La rapporteure a ensuite énuméré les principaux succès obtenus lors de la réunion de la commission du marché intérieur, le 22 novembre, au premier rang desquels l'exclusion des services d'intérêt général non marchands, de l'ensemble des services de santé, ce qui était inespéré, des services juridiques déjà couverts par un texte communautaire, des jeux d'argent et de hasard, y compris les casinos, des professions participant à l'exercice de l'autorité publique, des services financiers, pour lesquels se posait notamment le problème particulièrement délicat des fonds de pension.

Parmi les échecs, elle a cité le refus d'écarter totalement les SIEG, exclus partiellement du champ d'application des seuls articles 15 et 16, et les agences de travail temporaire. Il reste beaucoup de travail à accomplir sur ces deux points, mais une majorité avec d'autres groupes lui semble envisageable.

Abordant le principe du pays d'origine, elle a qualifié d'aussi importants que sidérants les propos de Mme Janelly Fourtou sur le changement en profondeur de la proposition de directive, estimant que la reformulation d'un intitulé et quelques ajouts ne modifiaient que marginalement le texte de la Commission. Elle a admis, tout en y étant opposée, que l'on puisse approuver le principe du pays d'origine, mais a estimé qu'il fallait alors l'assumer.

Mme Evelyne Gebhardt a annoncé qu'elle allait continuer à chercher une majorité sur le compromis, très acceptable, qu'elle proposait, et qui s'articulait autour de la distinction entre l'accès à une activité, et ses conditions d'exercice.

Chaque entreprise établie légalement dans l'Union européenne a automatiquement le droit d'offrir ses services dans tous les Etats membres, conformément à l'esprit qui a toujours été celui de la construction européenne, mais tous ceux qui travaillent dans un autre Etat membre doivent en respecter les lois.

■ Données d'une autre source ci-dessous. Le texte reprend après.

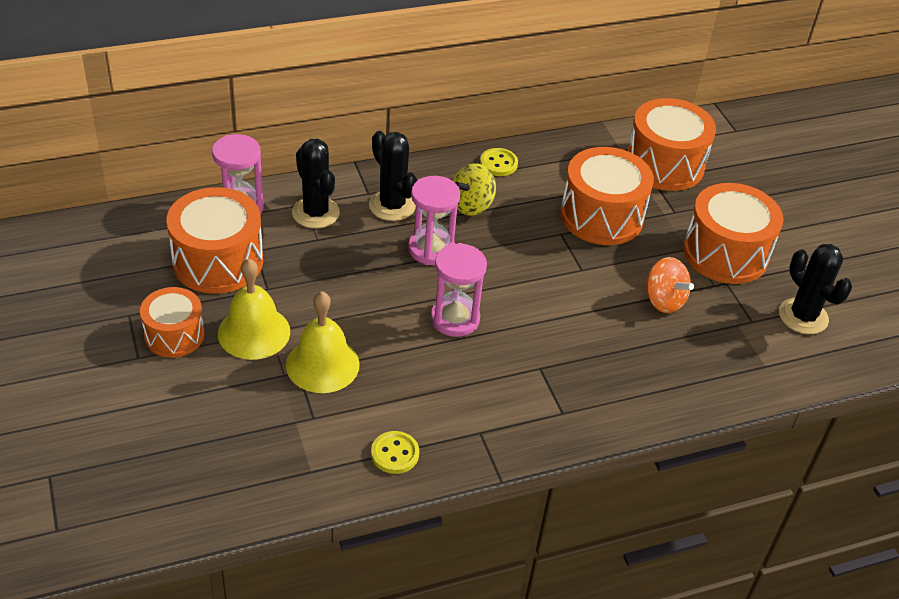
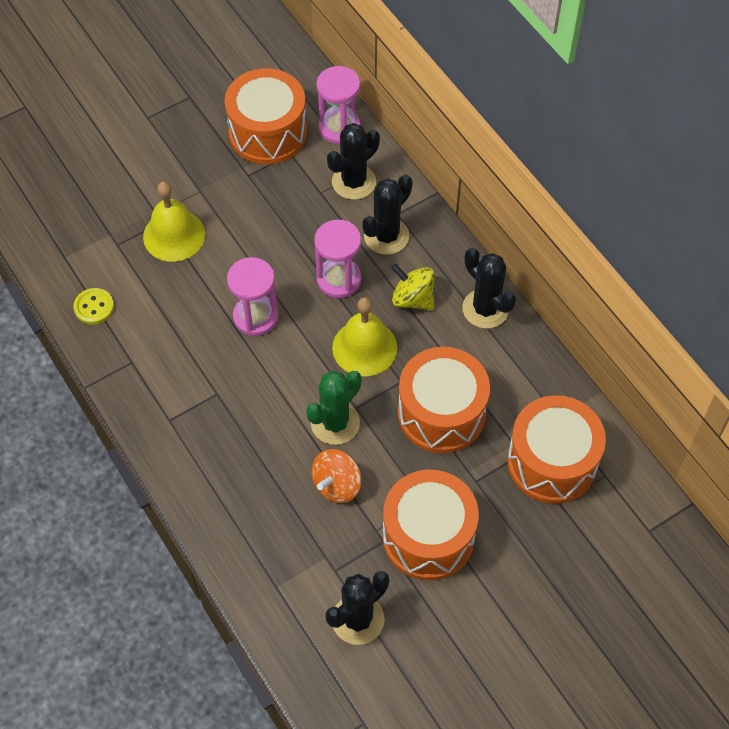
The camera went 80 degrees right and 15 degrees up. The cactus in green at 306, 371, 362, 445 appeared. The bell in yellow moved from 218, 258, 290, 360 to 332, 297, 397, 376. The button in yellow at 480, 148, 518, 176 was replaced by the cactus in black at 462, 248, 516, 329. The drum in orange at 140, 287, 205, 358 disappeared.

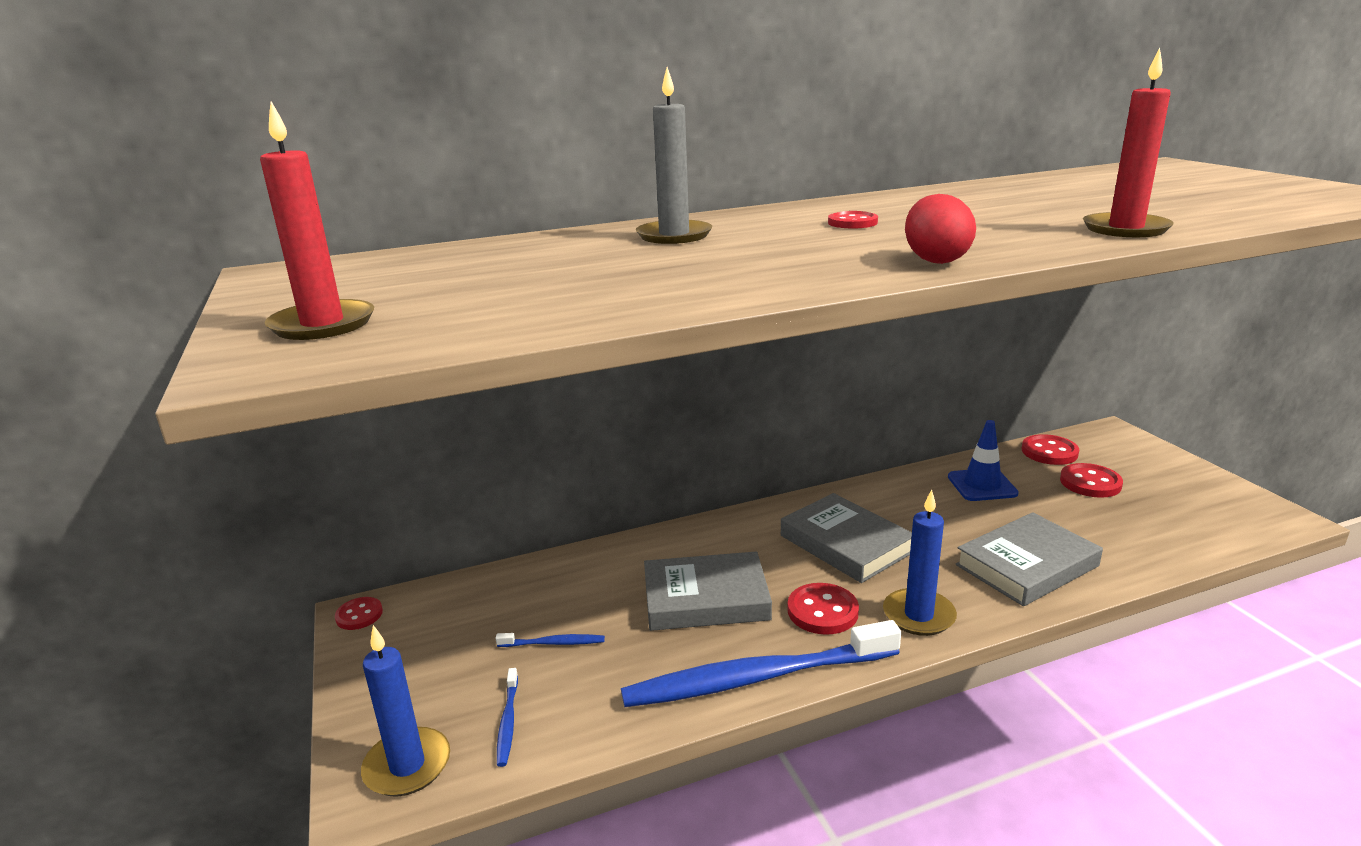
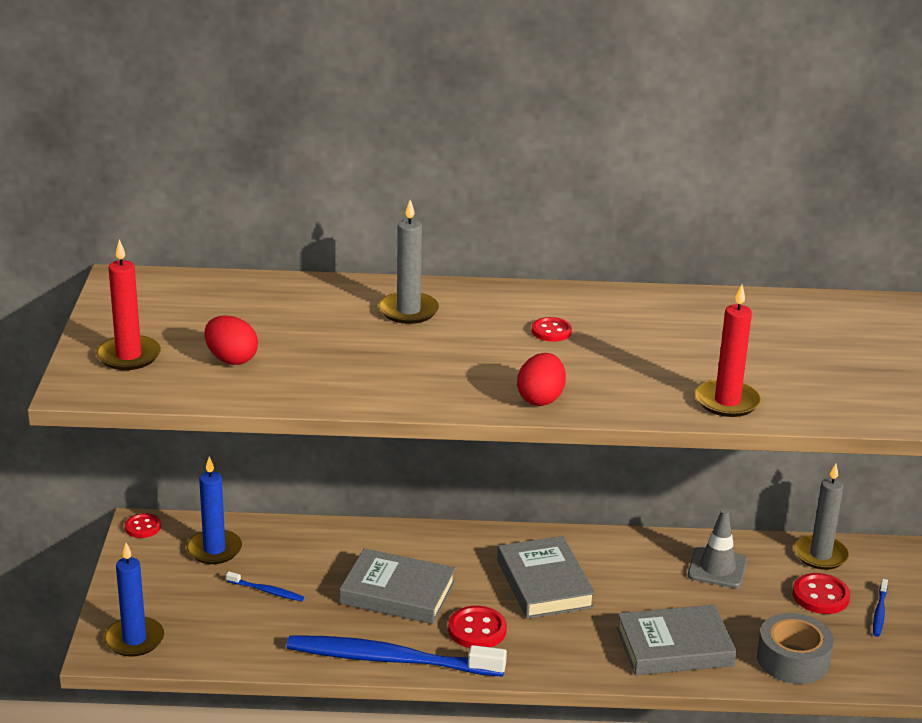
The camera went 20 degrees right and 5 degrees up. The candle in blue moved from 883, 490, 957, 636 to 187, 456, 242, 564. The egg in red at 204, 315, 258, 365 appeared. The traffic cone in blue at 948, 420, 1019, 501 became the traffic cone in grey at 688, 509, 747, 588. The tape in grey at 757, 613, 834, 684 appeared. The button in red at 1022, 434, 1079, 465 was replaced by the candle in grey at 794, 464, 849, 570. The toothbrush in blue moved from 497, 668, 518, 767 to 873, 579, 888, 637.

Il convient de tout mettre en œuvre pour faire progresser l'harmonisation chaque fois que cela est possible, et il faut regretter que cette préoccupation ait disparu des discussions. En effet, quand cette base commune est atteinte, le débat entre le principe du pays d'origine et celui du pays de destination devient sans objet.

Elle a dénoncé la proposition des députés du Groupe du Parti populaire européen (Démocrates-chrétiens) et des Démocrates européens (PPE-DE) et du Groupe Alliance des démocrates et des libéraux pour l'Europe (ADLE), de modifier l'intitulé de l'article 16 comme suit : « libre prestation de service et dérogations » sans suggérer aucune dérogation.

Elle a jugé très grave de n'avoir obtenu satisfaction sur aucun de ces points, notamment sur celui de l'harmonisation, pourtant conforme aux fondements de la construction européenne. Elle a estimé incompréhensible que le PPE, les Libéraux, et l'Union pour l'Europe des Nations (UEN) aient refusé ses propositions, y compris les Français, malgré les déclarations du Président de la République et du Premier ministre. Elle s'est déclarée déçue de leur refus d'adopter ses amendements. Cela traduit une volonté de laisser libre cours à la concurrence entre les Etats membres, et non de créer des conditions de concurrence loyale entre les entrepreneurs de l'Union. Cependant, elle a dit son espoir de réunir suffisamment de députés pour obtenir une majorité sur ces questions.

En matière sociale, elle s'est réjouie d'avoir réussi à l'article 1 à empêcher que le droit du travail ne soit remis en cause par la directive, mais a estimé que les garanties apportées restaient insuffisantes pour certains Etats membres, comme l'Allemagne, où le salaire minimum n'est pas fixé par la loi, mais par les négociations collectives. De ce fait, il n'est pas possible, comme le fait remarquer M. Jacques Toubon, de considérer que les problèmes sont réglés parce qu'ils ne se posent plus dans certains Etats membres.

La rapporteure a conclu en affirmant que pour être acceptée par les citoyens, l'Europe devait apporter une plus-value, pas une moins-value, sinon elle serait refusée, ce qui est la dernière chose qu'elle souhaitait. Enfin, elle a annoncé que le vote en séance plénière aurait sans doute lieu en février 2006.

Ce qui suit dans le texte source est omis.